Berenang telah lama dikenal sebagai salah satu bentuk latihan paling menyenangkan yang tidak hanya menyehatkan otot, tetapi juga secara kimiawi mengubah kondisi otak kita. Fenomena pelepasan hormon bahagia yang terjadi selama dan setelah beraktivitas di dalam air adalah alasan ilmiah mengapa seseorang sering merasa sangat gembira setelah keluar dari kolam renang. Saat kita menggerakkan tubuh melawan resistensi air, otak mulai memproduksi neurotransmiter seperti endorfin, dopamin, dan serotonin dalam jumlah besar. Zat-zat kimia ini bekerja secara sinergis untuk menciptakan perasaan euforia, mengurangi persepsi rasa sakit, dan meningkatkan rasa sejahtera secara keseluruhan.
Endorfin, yang sering disebut sebagai “morfin alami” tubuh, dilepaskan sebagai respon terhadap tuntutan fisik saat berenang. Namun, keunikan renang adalah kemampuannya untuk memicu pelepasan hormon bahagia ini tanpa menyebabkan peradangan sendi yang berlebihan. Hal ini berarti kita bisa mendapatkan “runner’s high” tanpa harus menderita keausan pada lutut. Selain itu, peningkatan kadar serotonin saat berenang membantu menstabilkan suasana hati dan mengatur pola tidur.
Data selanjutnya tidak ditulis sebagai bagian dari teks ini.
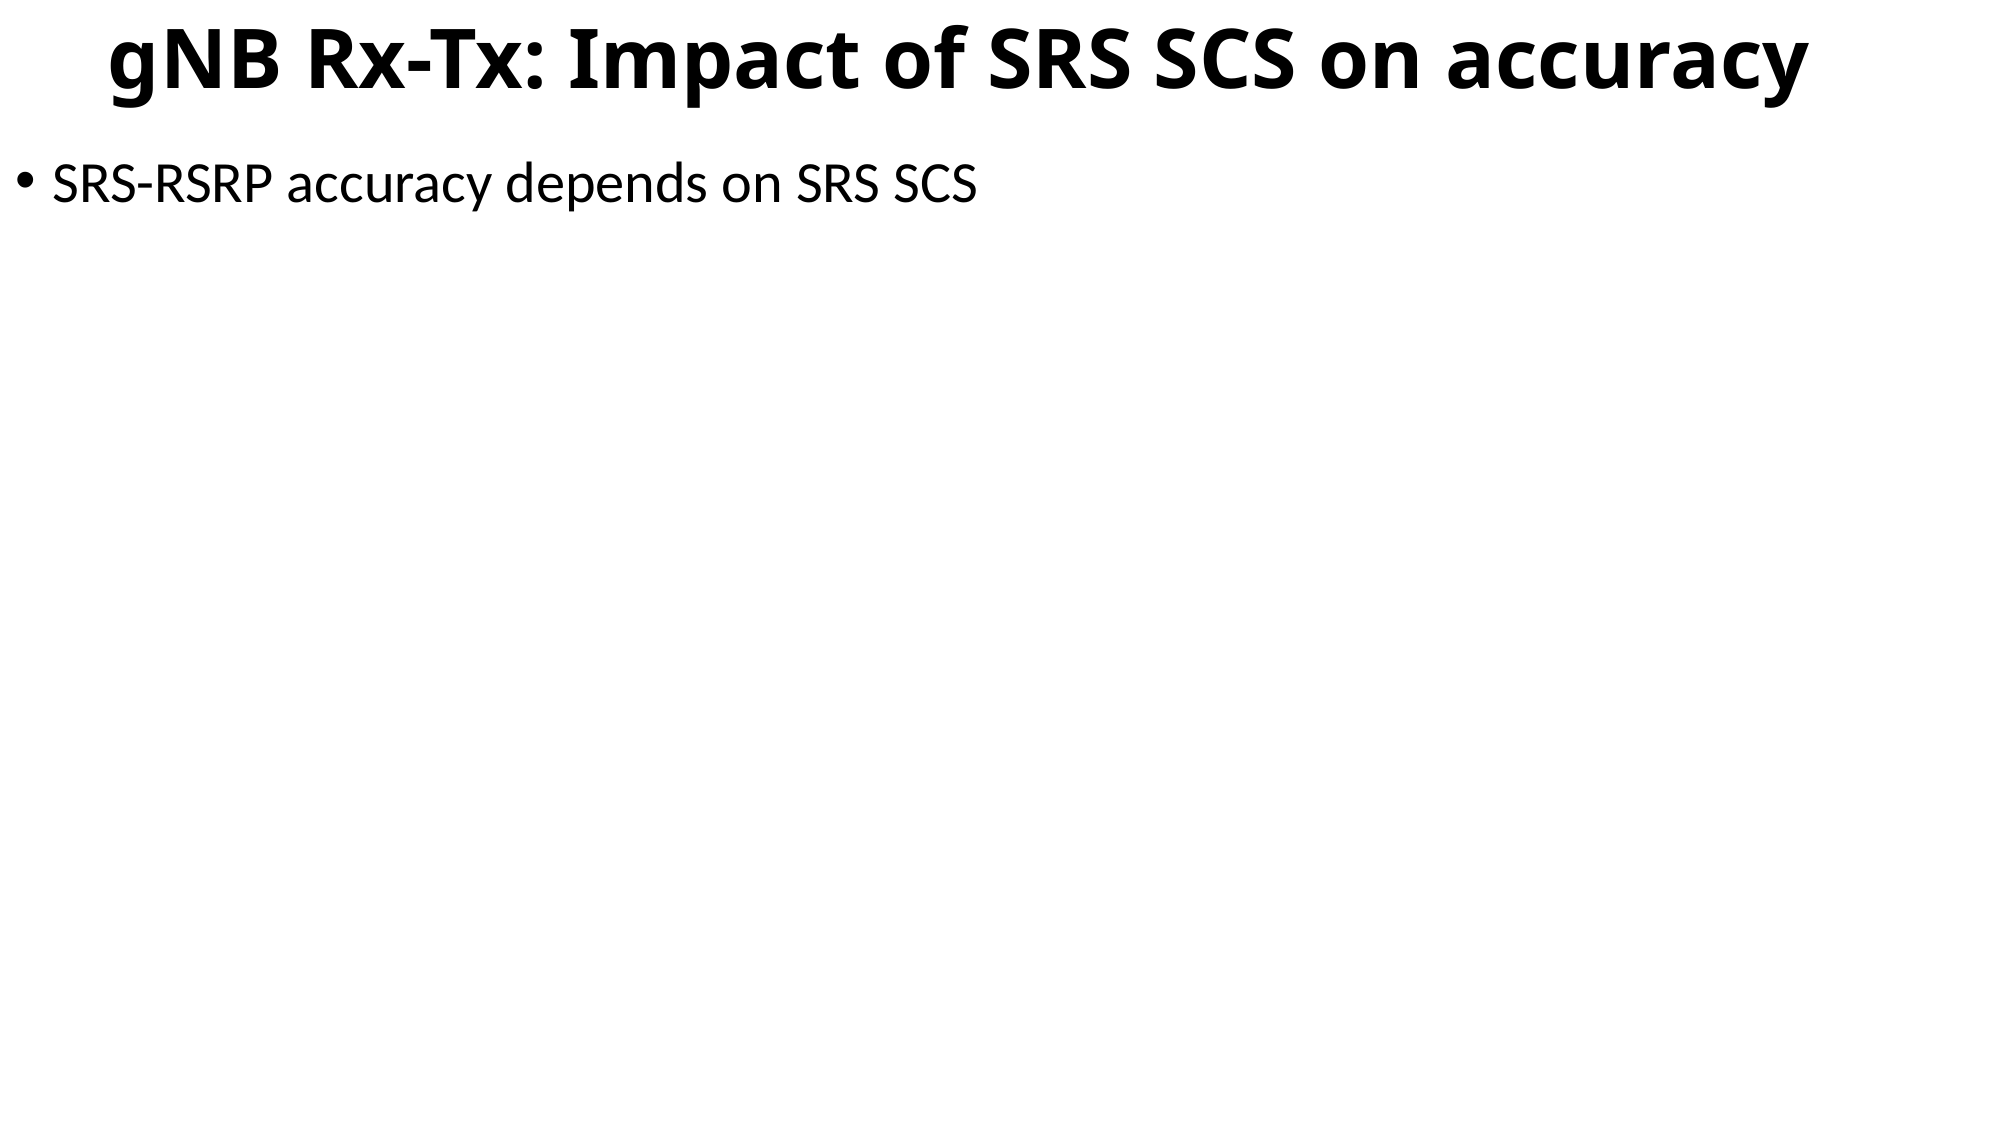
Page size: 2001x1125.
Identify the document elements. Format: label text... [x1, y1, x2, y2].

list SRS-RSRP accuracy depends on SRS SCS [0, 144, 2000, 1116]
title gNB Rx-Tx: Impact of SRS SCS on accuracy [0, 8, 1919, 115]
Serotonin yang cukup dalam sistem saraf adalah kunci utama untuk menjauhkan gejala depresi dan kecemasan, menjadikan kolam renang sebagai apotek alami bagi mereka yang membutuhkan suntikan keceriaan mental.
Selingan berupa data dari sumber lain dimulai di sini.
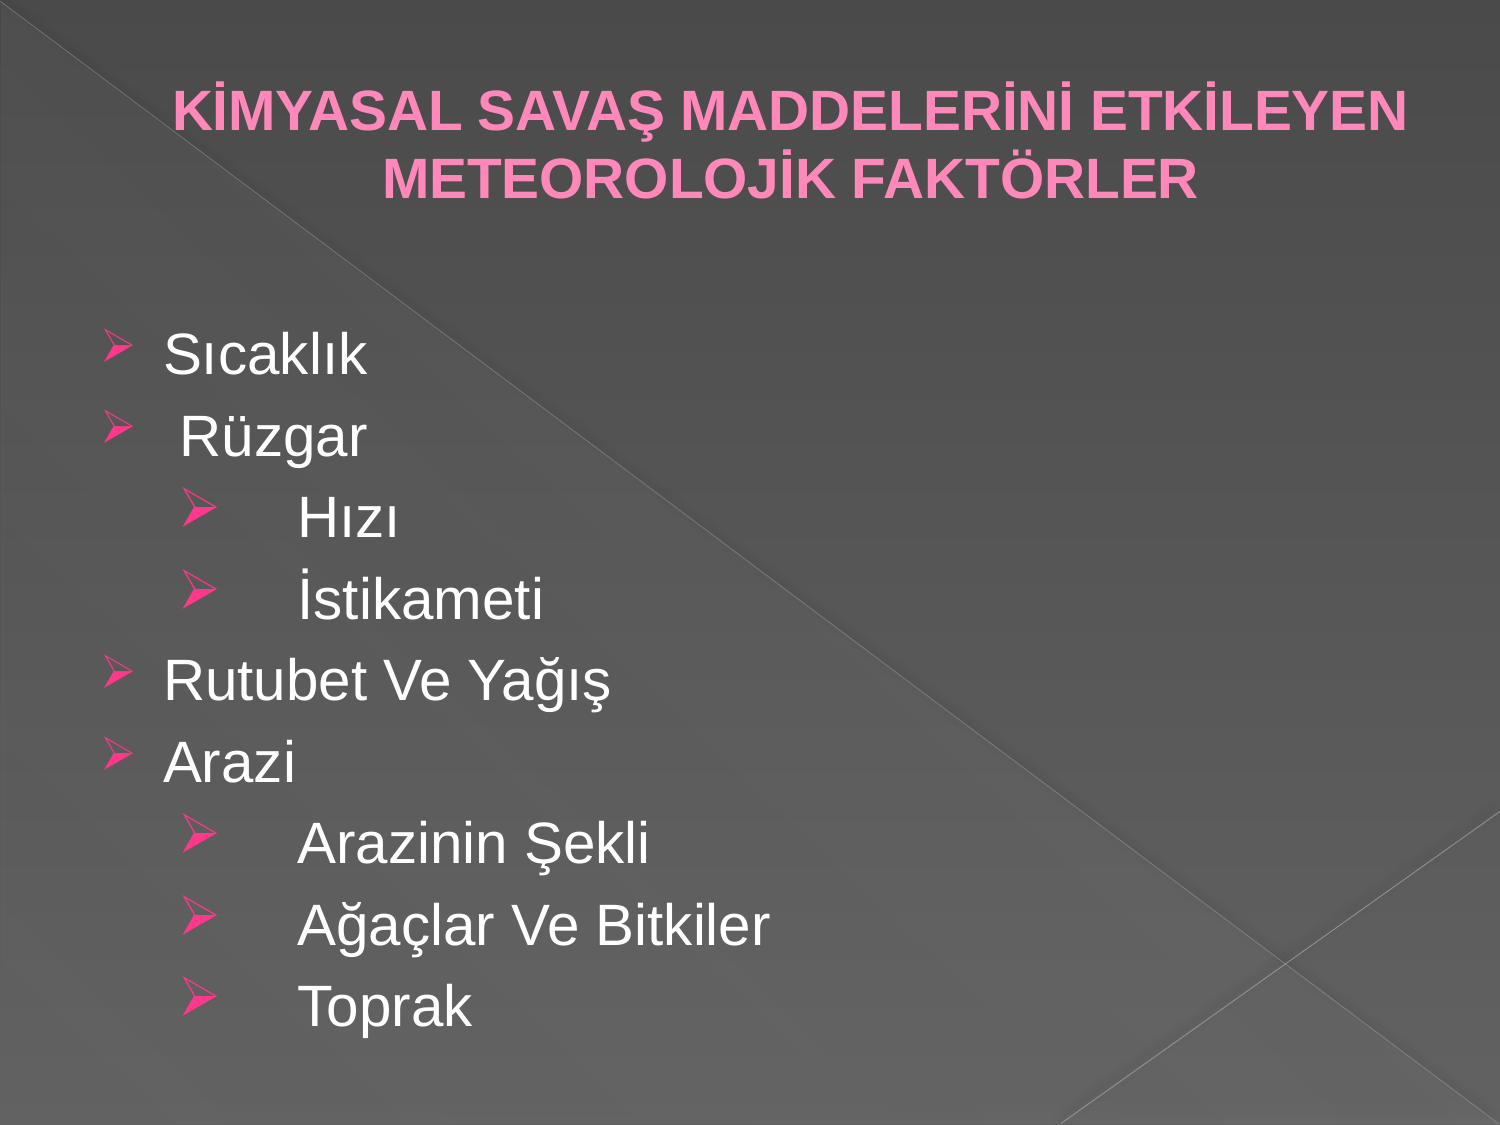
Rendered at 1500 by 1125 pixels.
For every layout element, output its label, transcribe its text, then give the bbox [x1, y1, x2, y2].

list Sıcaklık Rüzgar Hızı İstikameti Rutubet Ve Yağış Arazi Arazinin Şekli Ağaçlar Ve Bitkiler Toprak [75, 308, 1425, 1059]
title KİMYASAL SAVAŞ MADDELERİNİ ETKİLEYEN METEOROLOJİK FAKTÖRLER [76, 54, 1427, 327]
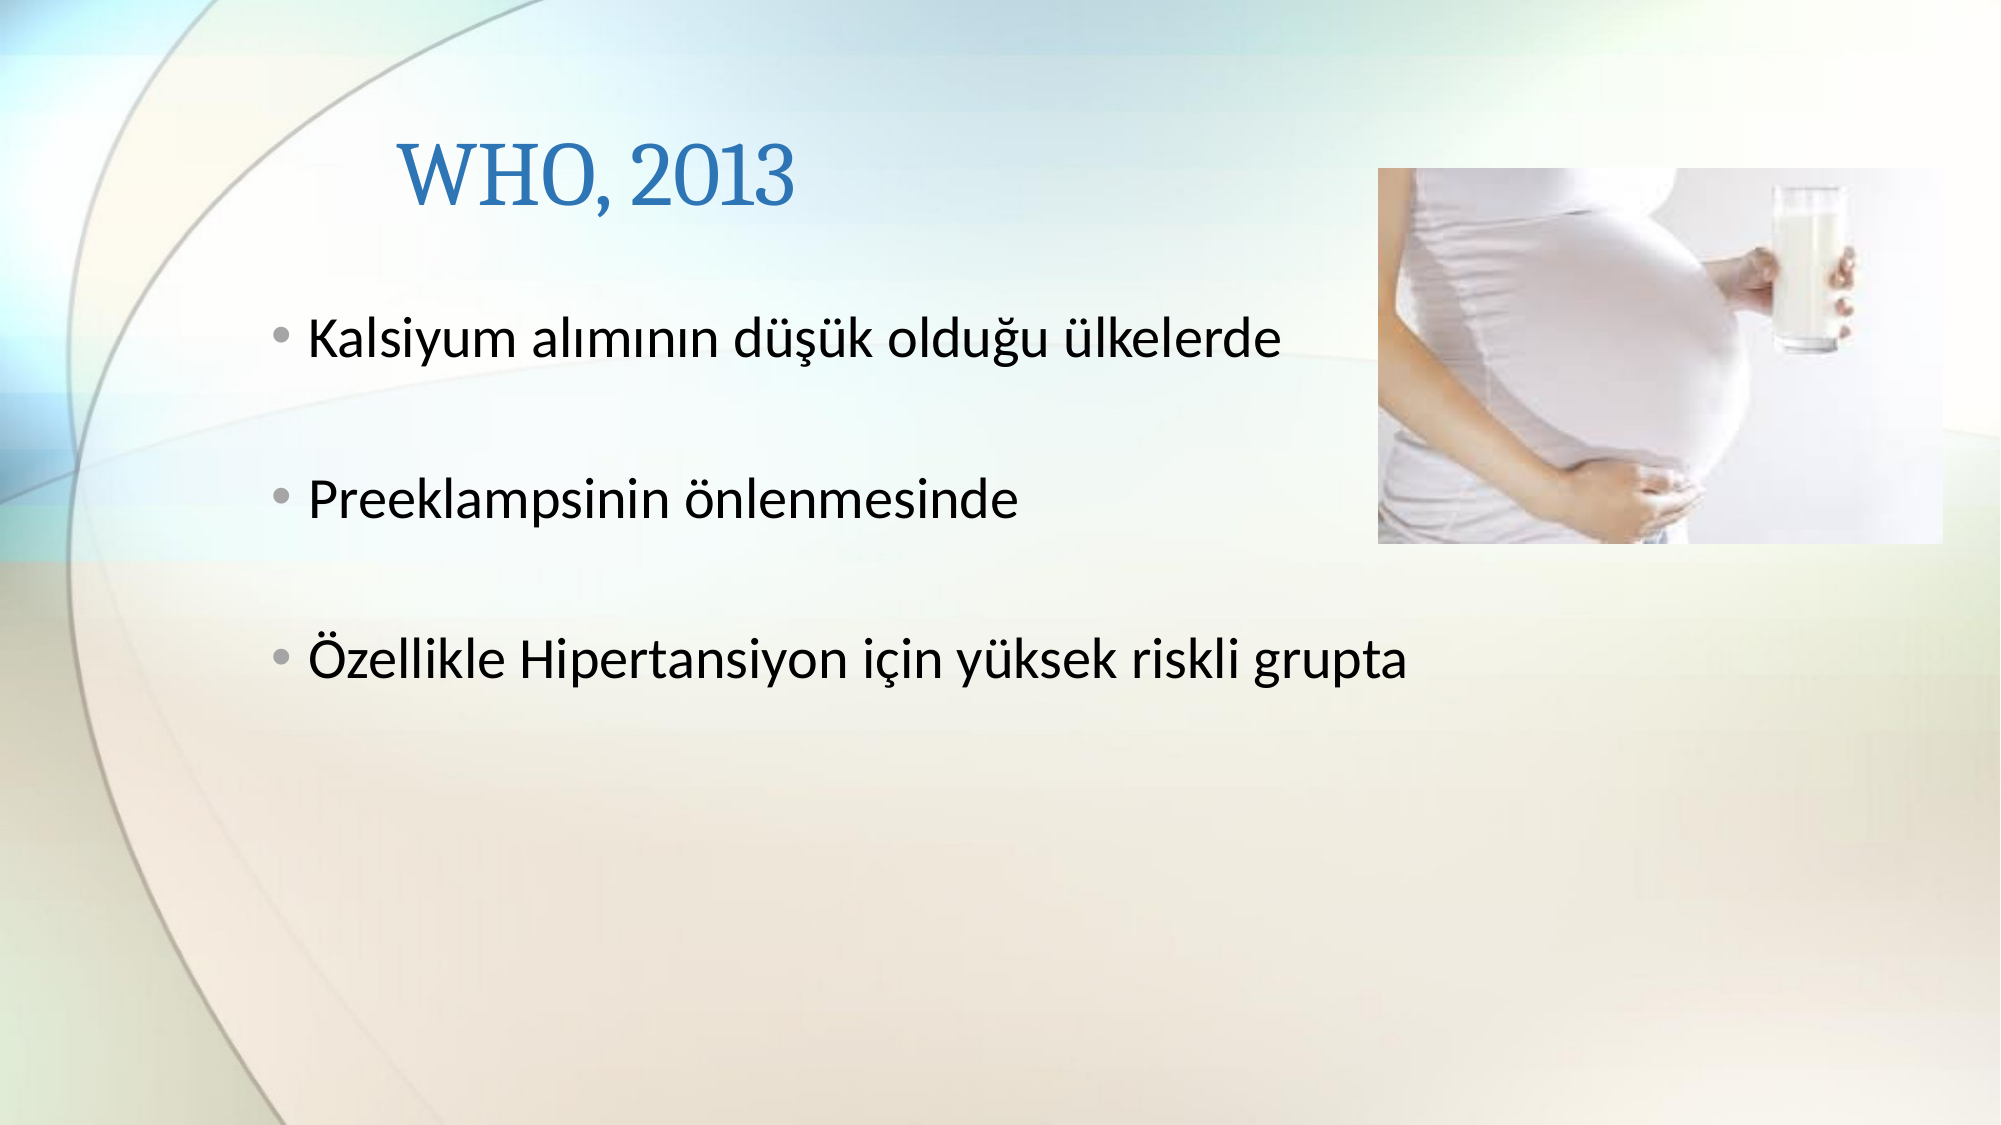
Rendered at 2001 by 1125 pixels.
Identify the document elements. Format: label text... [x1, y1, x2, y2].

picture [0, 0, 2001, 1125]
list Kalsiyum alımının düşük olduğu ülkelerde Preeklampsinin önlenmesinde Özellikle Hipertansiyon için yüksek riskli grupta [256, 299, 1863, 1014]
title WHO, 2013 [381, 59, 1863, 278]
Dopamin juga memainkan peran penting dalam proses ini, terutama saat kita mencapai target lintasan atau berhasil menguasai teknik gaya baru. Setiap pencapaian kecil di dalam air memicu pelepasan hormon bahagia dalam bentuk dopamin, yang merupakan sistem penghargaan di otak. Rasa puas ini memberikan motivasi tambahan untuk terus hidup aktif dan sehat. Ditambah lagi, keberadaan hormon ANP (Atrial Natriuretic Peptide) yang dilepaskan jantung saat tubuh terendam air juga membantu menurunkan tekanan darah dan memberikan efek tenang yang mendalam, memperkuat perasaan bahagia yang timbul dari dalam diri secara organik dan berkelanjutan.